▶ [Problem to solve]: Exact copies of all the records are the expected output.

--- --- ---

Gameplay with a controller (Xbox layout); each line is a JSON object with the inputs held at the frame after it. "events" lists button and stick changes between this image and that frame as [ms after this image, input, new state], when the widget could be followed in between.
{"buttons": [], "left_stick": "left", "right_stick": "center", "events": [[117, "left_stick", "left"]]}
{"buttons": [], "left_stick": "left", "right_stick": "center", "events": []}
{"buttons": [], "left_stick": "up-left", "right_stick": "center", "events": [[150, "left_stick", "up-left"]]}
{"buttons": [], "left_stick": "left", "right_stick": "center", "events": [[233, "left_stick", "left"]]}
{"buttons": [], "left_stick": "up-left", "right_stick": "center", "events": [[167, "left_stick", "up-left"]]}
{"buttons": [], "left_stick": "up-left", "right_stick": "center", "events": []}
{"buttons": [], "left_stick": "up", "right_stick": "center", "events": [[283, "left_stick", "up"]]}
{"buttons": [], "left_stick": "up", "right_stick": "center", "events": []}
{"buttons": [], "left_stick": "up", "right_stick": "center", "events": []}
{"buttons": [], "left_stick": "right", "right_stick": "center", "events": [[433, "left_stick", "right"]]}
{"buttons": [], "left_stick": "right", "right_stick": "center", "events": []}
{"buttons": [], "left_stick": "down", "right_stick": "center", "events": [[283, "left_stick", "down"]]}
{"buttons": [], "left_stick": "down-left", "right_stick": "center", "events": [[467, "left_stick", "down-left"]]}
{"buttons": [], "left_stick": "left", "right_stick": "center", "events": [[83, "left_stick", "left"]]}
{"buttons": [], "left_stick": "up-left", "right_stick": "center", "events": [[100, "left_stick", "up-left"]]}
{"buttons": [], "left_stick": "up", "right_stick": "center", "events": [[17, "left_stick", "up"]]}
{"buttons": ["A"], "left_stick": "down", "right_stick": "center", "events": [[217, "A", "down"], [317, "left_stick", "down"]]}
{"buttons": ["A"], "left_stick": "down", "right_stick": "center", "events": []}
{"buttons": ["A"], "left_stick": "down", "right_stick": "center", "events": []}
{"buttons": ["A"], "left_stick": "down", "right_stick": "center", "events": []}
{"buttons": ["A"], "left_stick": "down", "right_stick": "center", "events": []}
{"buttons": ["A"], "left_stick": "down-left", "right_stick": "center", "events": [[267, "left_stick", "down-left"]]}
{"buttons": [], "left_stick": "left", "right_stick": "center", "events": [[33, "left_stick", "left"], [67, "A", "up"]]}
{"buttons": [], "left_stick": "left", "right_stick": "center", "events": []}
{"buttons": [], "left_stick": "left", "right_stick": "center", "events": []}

--- --- ---

▶ [Answer to this problem]:
Gameplay with a controller (Xbox layout); each line is a JSON object with the inputs held at the frame after it. "events" lists button and stick changes between this image and that frame as [ms after this image, input, new state], when the widget could be followed in between.
{"buttons": [], "left_stick": "left", "right_stick": "center", "events": [[117, "left_stick", "left"]]}
{"buttons": [], "left_stick": "left", "right_stick": "center", "events": []}
{"buttons": [], "left_stick": "up-left", "right_stick": "center", "events": [[150, "left_stick", "up-left"]]}
{"buttons": [], "left_stick": "left", "right_stick": "center", "events": [[233, "left_stick", "left"]]}
{"buttons": [], "left_stick": "up-left", "right_stick": "center", "events": [[167, "left_stick", "up-left"]]}
{"buttons": [], "left_stick": "up-left", "right_stick": "center", "events": []}
{"buttons": [], "left_stick": "up", "right_stick": "center", "events": [[283, "left_stick", "up"]]}
{"buttons": [], "left_stick": "up", "right_stick": "center", "events": []}
{"buttons": [], "left_stick": "up", "right_stick": "center", "events": []}
{"buttons": [], "left_stick": "right", "right_stick": "center", "events": [[433, "left_stick", "right"]]}
{"buttons": [], "left_stick": "right", "right_stick": "center", "events": []}
{"buttons": [], "left_stick": "down", "right_stick": "center", "events": [[283, "left_stick", "down"]]}
{"buttons": [], "left_stick": "down-left", "right_stick": "center", "events": [[467, "left_stick", "down-left"]]}
{"buttons": [], "left_stick": "left", "right_stick": "center", "events": [[83, "left_stick", "left"]]}
{"buttons": [], "left_stick": "up-left", "right_stick": "center", "events": [[100, "left_stick", "up-left"]]}
{"buttons": [], "left_stick": "up", "right_stick": "center", "events": [[17, "left_stick", "up"]]}
{"buttons": ["A"], "left_stick": "down", "right_stick": "center", "events": [[217, "A", "down"], [317, "left_stick", "down"]]}
{"buttons": ["A"], "left_stick": "down", "right_stick": "center", "events": []}
{"buttons": ["A"], "left_stick": "down", "right_stick": "center", "events": []}
{"buttons": ["A"], "left_stick": "down", "right_stick": "center", "events": []}
{"buttons": ["A"], "left_stick": "down", "right_stick": "center", "events": []}
{"buttons": ["A"], "left_stick": "down-left", "right_stick": "center", "events": [[267, "left_stick", "down-left"]]}
{"buttons": [], "left_stick": "left", "right_stick": "center", "events": [[33, "left_stick", "left"], [67, "A", "up"]]}
{"buttons": [], "left_stick": "left", "right_stick": "center", "events": []}
{"buttons": [], "left_stick": "left", "right_stick": "center", "events": []}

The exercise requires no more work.